Gelten soll die Vereinbarung für die Mitarbeiter der Firma, mit denen eine Gleitzeitvereinbarung abgeschlossen wird. Ausgenommen sind Mitarbeiter mit All-in-Verträgen und geringfügig Beschäftigte. „Werdende Mütter dürfen über die tägliche Normalarbeitszeit hinaus nicht beschäftigt werden. Sie können daher kein Gleitzeitguthaben erwerben, sondern nur Plusstunden abbauen“, heißt es in der Vereinbarung, aus der am Freitagvormittag auch die Zeitung „Österreich“ (Onlineausgabe) zitierte.

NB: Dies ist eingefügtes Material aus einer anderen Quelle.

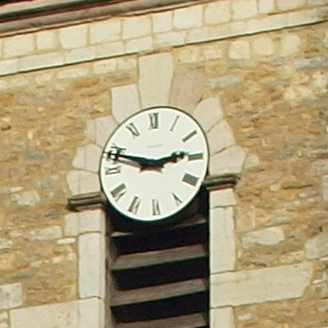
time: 2:48
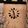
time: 11:28
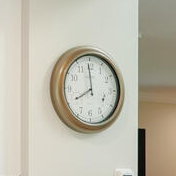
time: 7:59
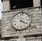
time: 4:20
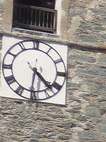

„Freiwilligkeit“ von Gegnern stark angezweifelt

Gewerkschaften, verschiedene auch kirchennahe NGOs, SPÖ und Liste Pilz laufen gegen die Umsetzung eines neuen Arbeitszeitregimes durch die ÖVP-FPÖ-Bundesregierung samt Stimmen von NEOS Sturm. Das Gesetz, das die tägliche Höchstarbeitszeit von zehn auf zwölf Stunden erhöht, wurde als Initiativantrag eingebracht und nicht begutachtet. Das Gesetz erhöht die wöchentliche Höchstarbeitszeit auch auf 60 Stunden. Nach Protesten und einer Großdemo wurde schließlich noch die Gültigkeit von Jänner 2019 auf September 2018 vorverlegt.

Die Aufforderung des Arbeitgebers, Überstunden zu leisten, die über die zehnte Tagesarbeits- bzw. die 50. Wochenarbeitsstunden hinausgehen, können Arbeitnehmer dem Gesetz nach ohne Angabe von Gründen ablehnen. Diese „Freiwilligkeit“ wird von Gegnern aber stark angezweifelt. Die durchschnittliche, wöchentliche Arbeitszeit darf auch dem neuen Gesetz 48 Stunden in einem Durchrechnungszeitraum von 17 Wochen nicht überschreiten.